Is there an R function to escape a string for regex characters
I've written an R version of Perl's quotemeta
function:
library(stringr)
quotemeta <- function(string) {
str_replace_all(string, "(\\W)", "\\\\\\1")
}
I always use the perl flavor of regexps, so this works for me. I don't know whether it works for the "normal" regexps in R.
Edit: I found the source explaining why this works. It's in the Quoting Metacharacters section of the perlre manpage:
This was once used in a common idiom to disable or quote the special meanings of regular expression metacharacters in a string that you want to use for a pattern. Simply quote all non-"word" characters:
$pattern =~ s/(\W)/\\$1/g;
As you can see, the R code above is a direct translation of this same substitution (after a trip through backslash hell). The manpage also says (emphasis mine):
Unlike some other regular expression languages, there are no backslashed symbols that aren't alphanumeric.

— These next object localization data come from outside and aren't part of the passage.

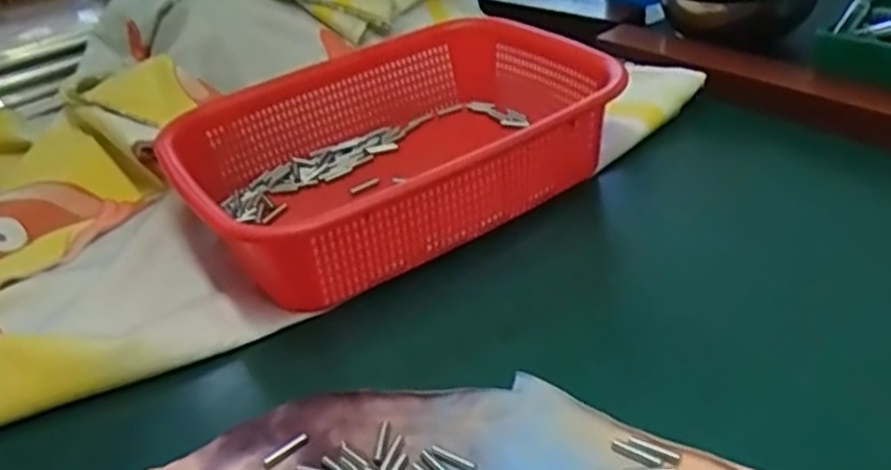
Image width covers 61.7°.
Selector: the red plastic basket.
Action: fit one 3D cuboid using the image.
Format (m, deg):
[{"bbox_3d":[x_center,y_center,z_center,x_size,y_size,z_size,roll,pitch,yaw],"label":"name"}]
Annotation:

which reinforces my point that this solution is only guaranteed for PCRE.
Apparently there is a function called escapeRegex
in the Hmisc package. The function itself has the following definition for an input value of 'string':
gsub("([.|()\\^{}+$*?]|\\[|\\])", "\\\\\\1", string)
My previous answer:
I'm not sure if there is a built in function but you could make one to do what you want. This basically just creates a vector of the values you want to replace and a vector of what you want to replace them with and then loops through those making the necessary replacements.
re.escape <- function(strings){
vals <- c("\\\\", "\\[", "\\]", "\\(", "\\)",
"\\{", "\\}", "\\^", "\\$","\\*",
"\\+", "\\?", "\\.", "\\|")
replace.vals <- paste0("\\\\", vals)
for(i in seq_along(vals)){
strings <- gsub(vals[i], replace.vals[i], strings)
}
strings
}
Some output
> test.strings <- c("What the $^&(){}.*|?", "foo[bar]")
> re.escape(test.strings)
[1] "What the \\$\\^&\\(\\)\\{\\}\\.\\*\\|\\?"
[2] "foo\\[bar\\]"
An easier way than @ryanthompson function is to simply prepend \\Q
and postfix \\E
to your string. See the help file ?base::regex
.
Use the rex package
These days, I write all my regular expressions using rex
. For your specific example, rex
does exactly what you want:
library(rex)
library(assertthat)
x = "foo[bar]"
y = rex(x)
assert_that(y == "foo\\[bar\\]")
But of course, rex
does a lot more than that. The question mentions building a regex, and that's exactly what rex
is designed for. For example, suppose we wanted to match the exact string in x
, with nothing before or after:
x = "foo[bar]"
y = rex(start, x, end)
Now y is ^foo\[bar\]$
and will only match the exact string contained in x.